The 2013 Fiscal Cliff Deal: What's In It For Students?
The “Fiscal Cliff” was the sharp fall in budget deficits that many politicians believed would occur in 2013, due to spending cuts, tax increases, and a reduction in the budget deficit that was projected to cause a mild relapse in the recession. Thankfully, the country didn’t plunge over any cliffs at the end of 2012 or the beginning of 2013—due to the passage of the American Taxpayer Relief Act of 2012.
Notably, some of the biggest decisions affecting financial aid programs haven’t been made in this deal—they’ve just been pushed back. For instance, the FAFSA was supposed to undergo cuts at the end of the year; that decision has now been postponed. So was the discussion about whether to increase or decrease Title IV student aid funding and the Pell Grant program.
However, there are some goodies in this act for students and their families. Here’s an overview of what’s in the American Taxpayer Relief Act of 2012 for you:
An extension of the American Opportunity Tax Credit
This credit allows students and families to write off as much as $2,500 per year for traditional and accredited online college costs. This tax benefit is used by over 9 million families per year, and its extension is likely to make an impact.
See Also: Online Tax Preperation Courses
An extension of above-the-line tuition tax deductions
These deductions allow students and their families to write off between $2,000 and $4,000 in tuition and other associated costs, depending on financial need. The extension will go until December 31, 2013, when it will be open for discussion on whether it will be renewed, increased, decreased, or eliminated.

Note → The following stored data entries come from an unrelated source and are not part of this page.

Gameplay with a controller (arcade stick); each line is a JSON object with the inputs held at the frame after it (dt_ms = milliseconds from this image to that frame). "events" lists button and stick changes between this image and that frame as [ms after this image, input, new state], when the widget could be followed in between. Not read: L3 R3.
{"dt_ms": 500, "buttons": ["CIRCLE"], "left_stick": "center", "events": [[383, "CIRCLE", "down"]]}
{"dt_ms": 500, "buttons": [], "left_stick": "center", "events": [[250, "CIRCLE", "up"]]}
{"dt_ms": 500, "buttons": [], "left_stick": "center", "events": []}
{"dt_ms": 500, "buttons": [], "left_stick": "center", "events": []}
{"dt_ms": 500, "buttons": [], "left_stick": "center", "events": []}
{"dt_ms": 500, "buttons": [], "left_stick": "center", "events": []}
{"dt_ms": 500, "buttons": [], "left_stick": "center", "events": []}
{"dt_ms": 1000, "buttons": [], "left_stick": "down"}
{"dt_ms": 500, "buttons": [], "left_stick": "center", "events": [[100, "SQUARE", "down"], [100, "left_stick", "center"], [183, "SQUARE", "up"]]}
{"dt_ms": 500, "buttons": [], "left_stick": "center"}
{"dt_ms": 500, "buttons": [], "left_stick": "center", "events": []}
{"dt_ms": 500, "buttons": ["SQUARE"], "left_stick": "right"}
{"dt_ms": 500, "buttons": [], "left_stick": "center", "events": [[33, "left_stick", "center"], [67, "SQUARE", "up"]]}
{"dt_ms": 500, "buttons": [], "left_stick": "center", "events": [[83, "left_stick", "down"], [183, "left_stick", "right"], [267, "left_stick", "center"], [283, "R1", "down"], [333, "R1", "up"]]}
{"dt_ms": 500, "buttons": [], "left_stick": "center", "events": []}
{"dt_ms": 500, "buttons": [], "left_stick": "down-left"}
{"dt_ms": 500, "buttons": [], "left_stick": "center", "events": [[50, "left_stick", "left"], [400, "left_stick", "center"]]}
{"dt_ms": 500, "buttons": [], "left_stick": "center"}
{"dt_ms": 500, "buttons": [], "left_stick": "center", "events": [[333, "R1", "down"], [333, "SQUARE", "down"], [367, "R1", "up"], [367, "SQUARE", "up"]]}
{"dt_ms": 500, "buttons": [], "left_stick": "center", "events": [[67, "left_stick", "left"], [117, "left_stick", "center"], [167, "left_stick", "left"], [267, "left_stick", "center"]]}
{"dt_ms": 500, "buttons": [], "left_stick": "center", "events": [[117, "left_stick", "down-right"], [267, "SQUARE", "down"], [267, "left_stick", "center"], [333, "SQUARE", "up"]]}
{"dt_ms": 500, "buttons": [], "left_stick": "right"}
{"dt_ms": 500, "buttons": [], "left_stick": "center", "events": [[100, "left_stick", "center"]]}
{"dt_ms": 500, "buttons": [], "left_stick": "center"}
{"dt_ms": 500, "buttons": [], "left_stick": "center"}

See Also: Online Accounting Degree Programs
Permanent status for deductions on employee tuition programs
There are several less well-known benefit programs that used to be up for negotiation every year—but have now been made permanent under the American Taxpayer Relief Act of 2012. Among them is the section 127 employer-provided education expenses bill, which allows employers to offer as much as $5,250 per year per employee to fund employee education, as long as the degree program is related to the employee’s job. Keeping this benefit permanent is likely to make it easier for companies to offer tuition reimbursement or payment programs to employees.
Permanent status for the Student Loan Interest Deduction
Another now-permanent feature of the tax code is the Student Loan Interest Deduction, which allows students to deduct as much as $2,500 per year in interests they pay on student loans. Before, this amount was open to debate every year—and was vulnerable to reduction or elimination altogether. Now, it’s a permanent part of the tax landscape for students and former students.
Permanent status for Coverdell Education Savings Accounts
These savings accounts have tax-advantaged status, and are designed to encourage people to save for school. With a Coverdell Education Savings Account, your money grows tax-deferred and money can be withdrawn tax-free if it’s spent on education expenses. Qualified expenses include books, fees, and tuition, and they can apply to secondary and postsecondary education as well as college.
Paying for college isn’t easy. And while the Fiscal Cliff deal didn’t do anything dramatic to help colleges become more affordable, it did extend or make permanent some smaller benefits that help lighten the load of college tuition—and postpone imminent decisions that could have led to cuts in larger programs. With Pell Grants and other federal aid safe for the time being, hopefully fewer students and their families will struggle to pay for their studies in 2013.
More About Random Knowledge
- How the New Health Care Law is Causing Colleges to Change Benefits
- Elizabeth Warren's Proposal on Student Loans - and What's In It for You
- Seven Tips for Dealing With Study Fatigue
- Five Drawbacks to Going to Medical School
- Getting An Education Abroad
- The New Republican Education Bill: What's In It for Students
- Educational Math Games for Kids & Teens
- And the Best Paying College Major is....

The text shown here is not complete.